(Stored items from a collection)
•••••
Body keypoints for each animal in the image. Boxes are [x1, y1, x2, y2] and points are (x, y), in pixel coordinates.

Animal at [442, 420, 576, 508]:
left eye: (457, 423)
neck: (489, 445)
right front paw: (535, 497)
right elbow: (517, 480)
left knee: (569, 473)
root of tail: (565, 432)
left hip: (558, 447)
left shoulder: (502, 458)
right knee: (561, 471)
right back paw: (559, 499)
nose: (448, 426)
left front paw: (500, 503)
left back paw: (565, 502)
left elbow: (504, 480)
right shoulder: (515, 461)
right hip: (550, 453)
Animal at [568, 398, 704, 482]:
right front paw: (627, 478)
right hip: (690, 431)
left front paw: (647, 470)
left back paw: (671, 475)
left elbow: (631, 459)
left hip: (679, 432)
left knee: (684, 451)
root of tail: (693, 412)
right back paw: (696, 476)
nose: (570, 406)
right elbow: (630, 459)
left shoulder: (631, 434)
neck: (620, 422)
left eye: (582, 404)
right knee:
•••••
Try it. Please repeat each line from the one with "left knee: (684, 451)" through the last line of the data above, and add nothing.

Response to this task.
left knee: (684, 451)
root of tail: (693, 412)
right back paw: (696, 476)
nose: (570, 406)
right elbow: (630, 459)
left shoulder: (631, 434)
neck: (620, 422)
left eye: (582, 404)
right knee:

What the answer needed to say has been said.